Saved entries

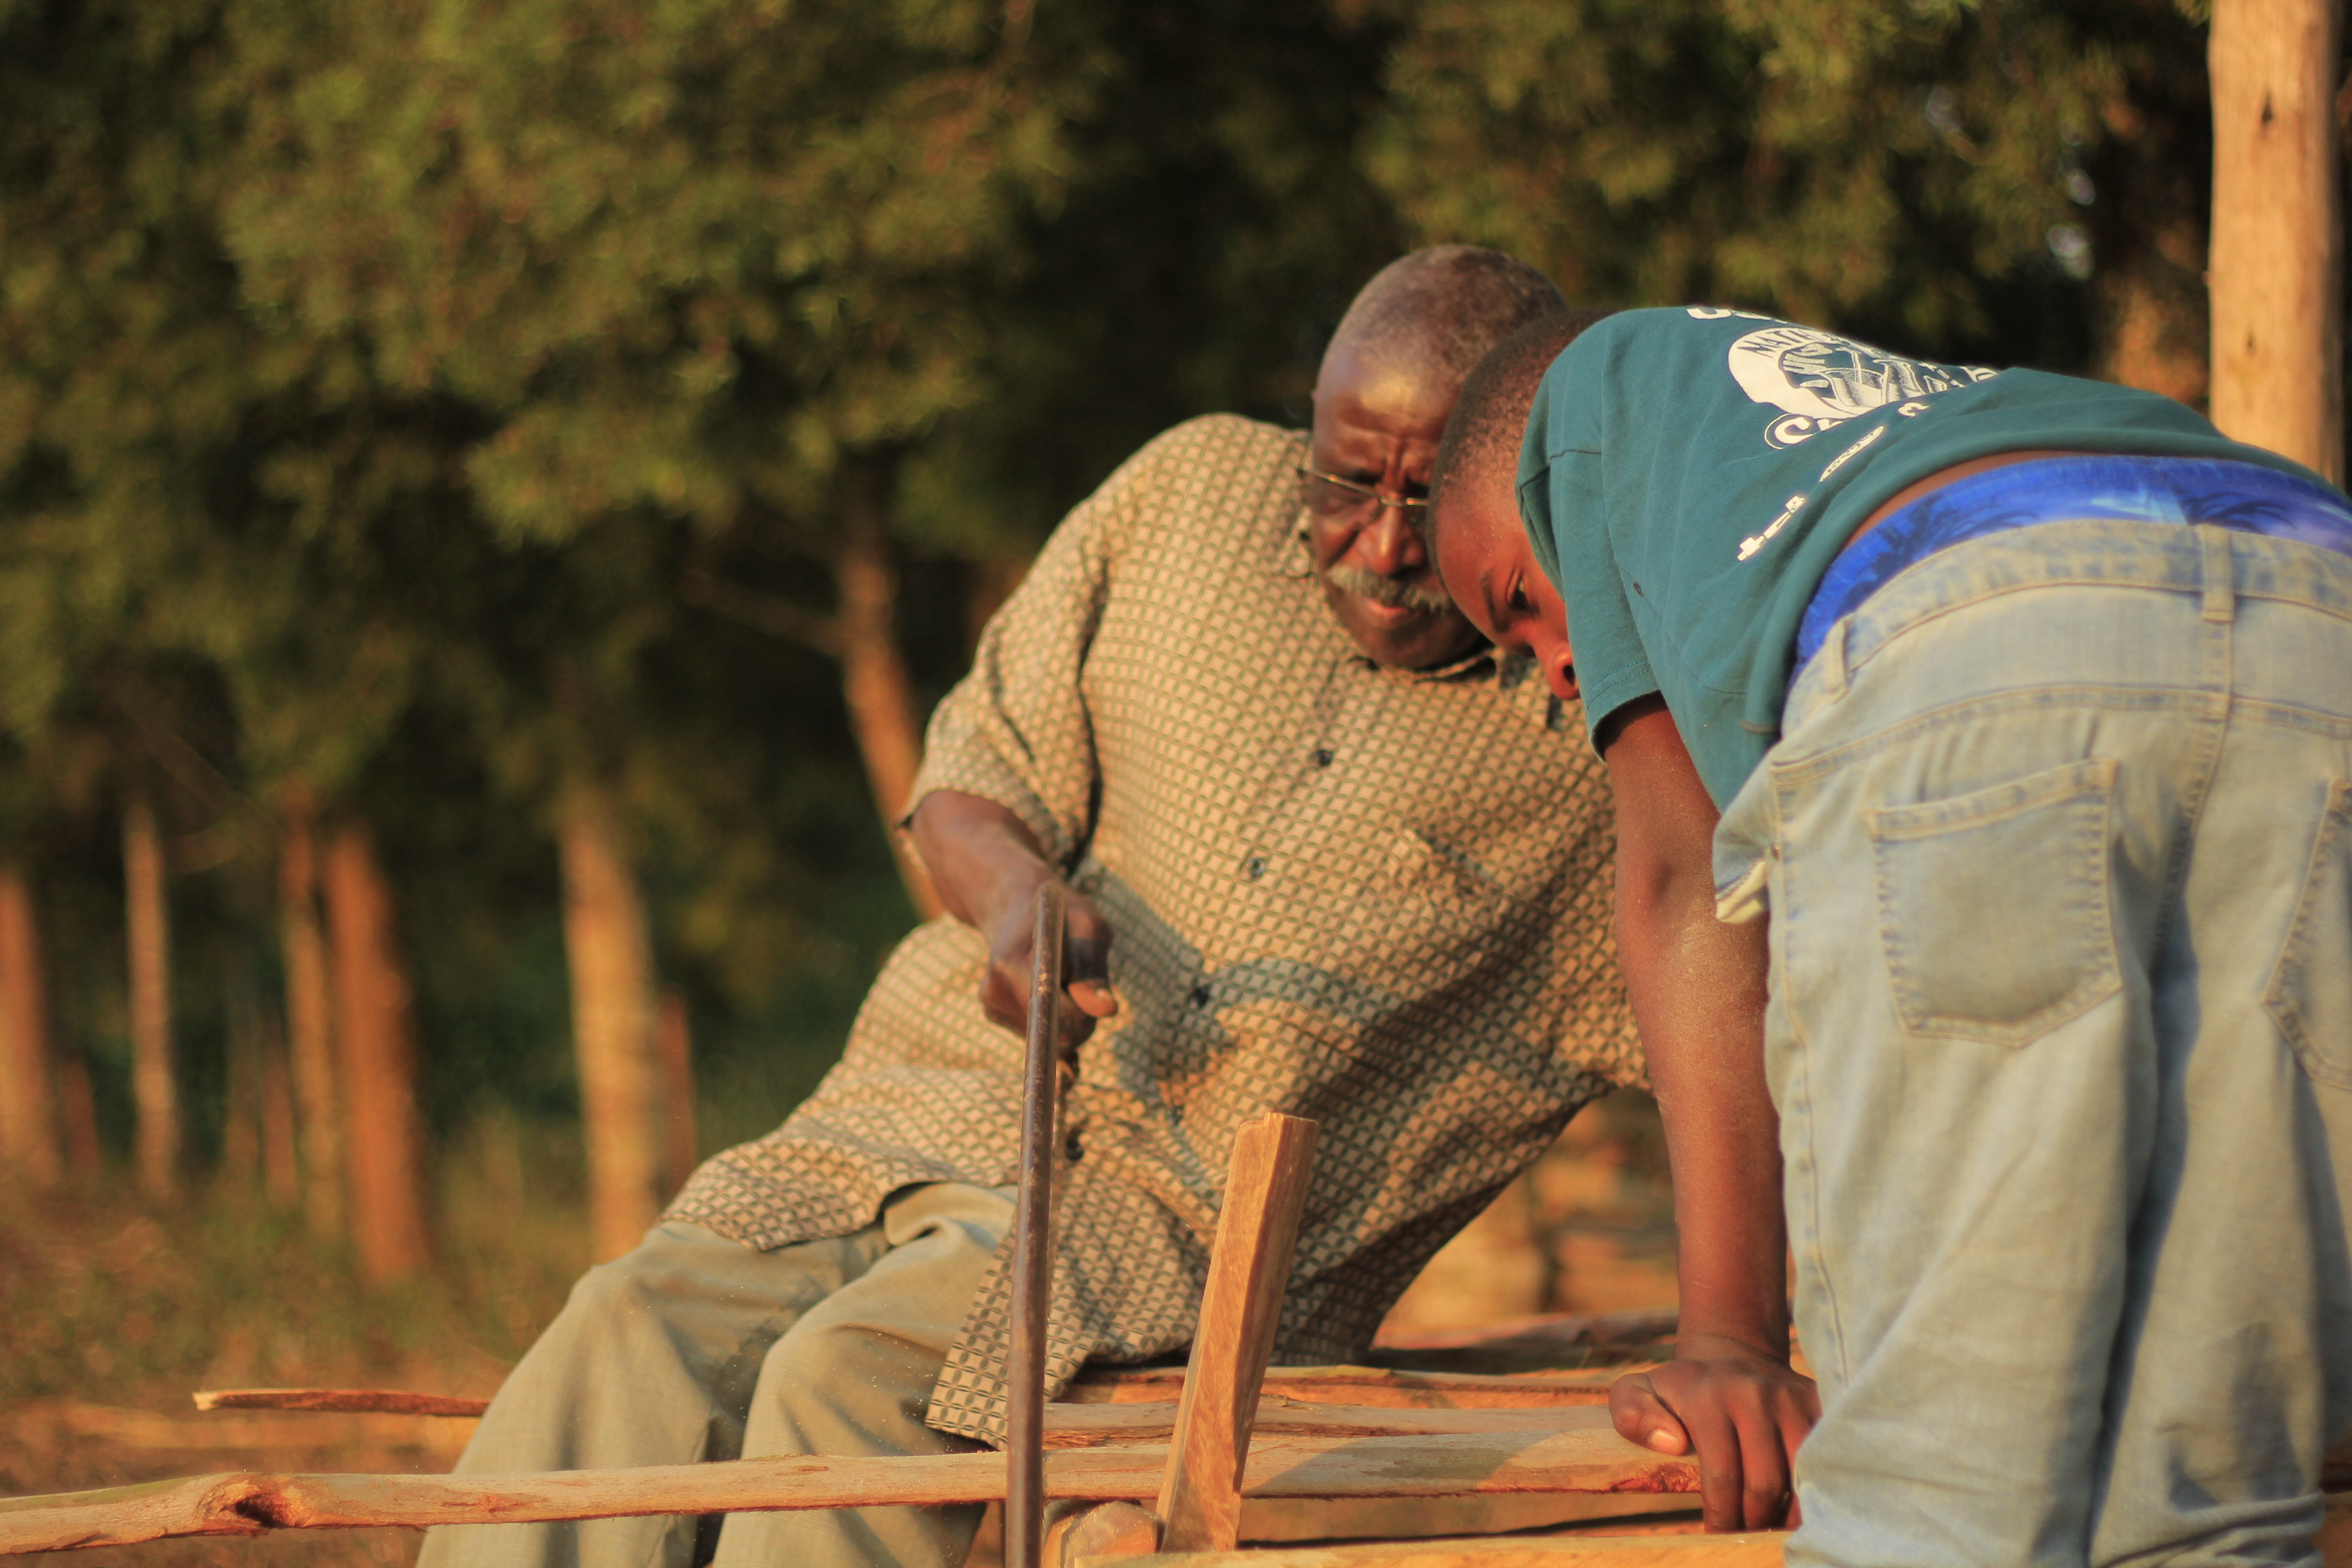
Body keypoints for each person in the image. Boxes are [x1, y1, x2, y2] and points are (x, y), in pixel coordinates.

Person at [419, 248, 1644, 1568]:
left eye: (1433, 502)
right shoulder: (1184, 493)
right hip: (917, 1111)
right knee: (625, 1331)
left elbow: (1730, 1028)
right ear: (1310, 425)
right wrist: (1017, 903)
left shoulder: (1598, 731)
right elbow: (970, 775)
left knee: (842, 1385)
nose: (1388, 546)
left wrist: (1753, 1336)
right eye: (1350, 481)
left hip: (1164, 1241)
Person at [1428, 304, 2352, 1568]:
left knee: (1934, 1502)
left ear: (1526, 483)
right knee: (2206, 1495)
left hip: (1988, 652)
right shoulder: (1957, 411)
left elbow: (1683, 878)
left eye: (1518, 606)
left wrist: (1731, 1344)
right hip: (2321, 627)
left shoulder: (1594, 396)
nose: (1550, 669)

» WHAT IS EXPECTED:
Exact retyping is required: the line with "left wrist: (1753, 1336)" through the end of the data, both ends included, and no other line.

» WRITTEN ANSWER:
left wrist: (1753, 1336)
right eye: (1350, 481)
left hip: (1164, 1241)
Person at [1428, 304, 2352, 1568]:
left knee: (1934, 1502)
left ear: (1526, 483)
right knee: (2206, 1495)
left hip: (1988, 652)
right shoulder: (1957, 411)
left elbow: (1683, 878)
left eye: (1518, 606)
left wrist: (1731, 1344)
right hip: (2321, 627)
left shoulder: (1594, 396)
nose: (1550, 669)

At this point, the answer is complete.